It's a bit different than most recent posts, but I felt like talking about about good code, bad code, and some of the World's code design that has paid off, in theory.
Divide-and-conquer is a pretty well known strategy, in any field. Any task which is sufficiently complicated has to be broken into pieces to be completed. Needless to say, almost all programming tasks are beyond the mental capacity of an individual to solve. Breaking the problem into pieces is a fundamental task in programming, and most advances in programming, historically, have been to make this break easier.
Now, there are many ways to divide things up. Or rather, there are many ways to combine the pieces together. Some of them are bad. For example, introductory object oriented programming teaches us to split things up by classes, and further by their respective nouns (data) and verbs (functions). This is bad! Very bad. In the long run, you end up with a class with a dizzying variety of tasks, data, and code, none of which may be terribly related to each other. Furthermore, the noun/verb class abstraction often breaks down in terrible ways. They say a square is a rectangle, but try and implement a square and a rectangle class with that relationship embedded and you'll have trouble, I promise you.

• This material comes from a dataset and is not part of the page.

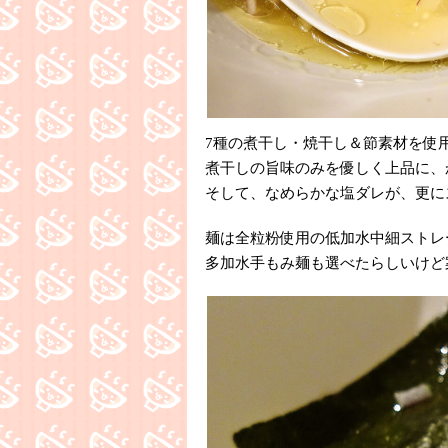
7種の煮干し・焼干し＆節素材を使
煮干しの旨味のみを優しく上品に、か
そして、なめらかな塩ダレが、更に
麺は全粒粉使用の低加水中細ストレ
多加水手もみ麺も選べたらしいけど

Anyway. We all agree that dividing the work up is a necessity. However, as soon as we did the work, we assumedly integrate it back together to form the whole. But, and here's the point, if we have to go back to it, how to we redivide it? We broke up the work, but only once, and then we threw the division away! That seems silly. Why not retain the division somehow, so that if we have to go back to code a year later, it is already divided into understandable components?
This has been codified into a programming principle called SRP, the Single Responsibility Principle. When following this principle, the rule is that any given piece of code must only 'care' about a single aspect of the program. Defining 'care' is tricky of course, but I define it to mean anything I can understand without reference. If the code brings two complicated systems together, and each is too complicated to keep in my brain, that's too much responsibility, and the offending code must be further divided (and conquered).
An anecdotal example. In Twilight 1, each potential action a unit could perform was a discrete class. Each individual class had a large set of knowledge required to perform its job. A 'rob that building' task action needed to know how to move, how to respond to danger, how to rob, and how to return with the results. Not only was each action very difficult to get working, but they inevitably had bugs. The code was too complicated, because it knew too much.
To fix this, in Twilight 2 I implemented an action sequencing system. Robbery was defined as 'Move to Building', 'Rob', and 'Return', and these were reusable pieces. How could this single element, the sequence, possibly be incorrect? It can't. There are no possible bugs. The sub-components can be wrong, but that's not the worry of this action, so it MUST work. I never had to touch the sequences again. (Actually, since I implemented my own scripting language to build these sequences, I overdid it greatly and suffered from second-system-syndrome, but that's a talk for another post).
So yes, Single-Responsibility is good. It makes for a HUGE number of classes, but each one is individually understandable, debug-able, and iterate-able. Ironically, the only good way to get SRP out of traditional Object-Oriented Programming, is to invert the traditional approach. Classes are no longer nouns with function verbs. Classes are now verbs, that operate on classes that are nouns. This separates data storage and activity. Each potentially complicated verb is split into its own responsibility, and life is good.
World's design, entirely on accident, absolutely enforces this paradigm. I didn't even realize it till a year past I had been working with it.
When working with the game entities in World, there are only 3 concepts available for use: Attributes (just data), States (usually implemented as a State Machine), and Actions (which are just functions, but with some attached metadata). When constructing a new action, there is a set of action classes already implemented, which can be used, or a new one can be implemented. An action implementation has a known definition and limited data availability. It cannot possibly do more than an Action is supposed to do. Each action definition, therefore, is extremely easy to understand, debug, or copy.
States are slightly more complicated, since state machines are not a simple construct. A state machine is a set of states (just a number, really), each of which has a set of transitions (conditions for moving to a new state), and behaviors (just some operation again, like an Action). If new code is needed, the only places to hook in are at these two types. Either you make a new transition, or a new behavior. And, like actions, these consist of a very small set of functions and responsibilities. They are simple. There are a lot of them, but each one is simple.
So as it turns out, actions can only act, and transitions can only transit. But perhaps more importantly, only actions can act, and only transitions can transit. This means that nothing else can possibly care about acting or transiting, and that, in effect, simplifies everything else.
Perhaps I should redefine SRP. Single Responsibility Principle: Any given piece of code must only 'care' about a single aspect of the program, and ONLY that piece of code is allowed to 'care' about it. Divided and Conquered.